Unfortunately, as well as living in a world where sexual harassment is a regular occurrence, we also live in a culture of victim blaming. Whilst I believe that perpetrators of sexual harassment should be held accountable and responsible for their offences and it should not be the responsibility of the victim to protect the identity of someone who clearly does not care for or respect them in any way, that’s not how things are at the moment.
In the case of Lydia Jones, she was criticised for not protecting the identity of the man who turned their business discussion into a sexual one. News organisations and media outlets who have reported on her experience have blurred out his details when using her screenshots of the conversation in their own articles. I even saw some people speculating if it was all just a publicity stunt to promote her new business.
Our society is built to protect and defend perpetrators, not victims.
While I do, on some level, think that I should reveal Mr Creep’s true identity because he does not deserve any protection, and to try and warn other women about him, another part of me thinks the backlash might be too great. It’s a big thing for me to even share what I have of this story so far, and it’s come with many obstacles and difficult decisions that I hadn’t even anticipated when I began writing this post. I’m more comfortable taking this one step at a time.
I’m outraged that Mr Creep and people like him who cause this worry and distress in their victims do not have to be concerned about these things. All the burden is on the women they target. As each new victim continues to move on without exposing them, perpetrators of sexual harassment become more comfortable and confident in being able to harass women, free from consequence.

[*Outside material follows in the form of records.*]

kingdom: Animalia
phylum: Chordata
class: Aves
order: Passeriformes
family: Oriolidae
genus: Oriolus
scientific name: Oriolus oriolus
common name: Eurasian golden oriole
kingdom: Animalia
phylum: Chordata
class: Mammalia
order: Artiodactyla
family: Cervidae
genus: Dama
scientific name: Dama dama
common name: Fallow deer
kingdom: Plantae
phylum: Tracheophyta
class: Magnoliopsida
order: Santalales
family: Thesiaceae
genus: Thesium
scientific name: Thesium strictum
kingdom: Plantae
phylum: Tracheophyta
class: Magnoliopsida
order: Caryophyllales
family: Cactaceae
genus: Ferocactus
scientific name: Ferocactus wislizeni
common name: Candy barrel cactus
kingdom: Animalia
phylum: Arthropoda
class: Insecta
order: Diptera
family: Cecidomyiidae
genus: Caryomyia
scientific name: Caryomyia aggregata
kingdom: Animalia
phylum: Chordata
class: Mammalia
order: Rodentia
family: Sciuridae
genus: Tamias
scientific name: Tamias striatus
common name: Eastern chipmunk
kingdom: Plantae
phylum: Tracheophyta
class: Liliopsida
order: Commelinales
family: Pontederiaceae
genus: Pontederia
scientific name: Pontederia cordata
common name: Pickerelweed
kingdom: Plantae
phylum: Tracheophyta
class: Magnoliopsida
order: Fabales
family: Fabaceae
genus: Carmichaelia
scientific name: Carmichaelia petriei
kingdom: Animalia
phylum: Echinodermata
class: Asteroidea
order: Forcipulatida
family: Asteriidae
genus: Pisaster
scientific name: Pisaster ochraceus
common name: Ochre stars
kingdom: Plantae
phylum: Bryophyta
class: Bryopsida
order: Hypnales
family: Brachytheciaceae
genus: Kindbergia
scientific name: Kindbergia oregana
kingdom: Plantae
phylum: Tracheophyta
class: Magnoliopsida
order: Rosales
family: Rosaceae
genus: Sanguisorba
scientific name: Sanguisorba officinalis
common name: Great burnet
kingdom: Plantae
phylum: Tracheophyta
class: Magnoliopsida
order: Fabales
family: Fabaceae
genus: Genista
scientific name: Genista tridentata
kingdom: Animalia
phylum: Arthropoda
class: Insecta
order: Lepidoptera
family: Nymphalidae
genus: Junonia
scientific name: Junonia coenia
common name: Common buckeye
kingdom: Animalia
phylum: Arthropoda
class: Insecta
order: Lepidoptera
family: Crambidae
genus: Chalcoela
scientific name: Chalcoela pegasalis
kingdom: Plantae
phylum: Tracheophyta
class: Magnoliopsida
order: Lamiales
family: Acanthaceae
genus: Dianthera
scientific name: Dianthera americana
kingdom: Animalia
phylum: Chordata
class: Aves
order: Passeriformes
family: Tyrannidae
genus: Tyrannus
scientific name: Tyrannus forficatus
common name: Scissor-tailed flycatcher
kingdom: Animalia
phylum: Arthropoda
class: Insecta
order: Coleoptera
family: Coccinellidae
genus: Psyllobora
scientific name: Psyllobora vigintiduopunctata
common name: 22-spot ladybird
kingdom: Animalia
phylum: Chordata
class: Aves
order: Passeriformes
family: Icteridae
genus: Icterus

No woman should be put in the situation where she has to decide between risking her own safety and reputation, or protecting a sexual predator and his reputation.
Hopefully what I have shared is enough to do some good, and those who think I should reveal Mr Creep’s real identity will forgive me for not doing so just yet, if at all.
Mr Creep is Not Just One Person
It’s important to recognise that Mr Creep does not represent all men, and he does not represent all men in the software testing community or industry. I’ve spoken to and befriended so many kind, helpful, and supportive men in and out of the testing community, and I am truly grateful to have them in my life. They are wonderful people.
However, Mr Creep does represent a very real portion of the men who we all know, work with, and interact with on a daily basis. Some of them might even be our friends or family members.
Mr Creep is not just one person. Mr Creep is an entire group of men in our society and in our own technology industry and testing community who think it’s okay to sexually harass and take advantage of women.
I understand that we don’t always feel able to protect or stand up for ourselves, our friends, daughters, sisters, mothers, or colleagues. But one way we can all try to start changing attitudes and address this very real issue is to acknowledge that it exists in our space, and to stop hiding or denying it.
Please acknowledge that Mr Creep is very real, he is more than just one person, and he walks among us.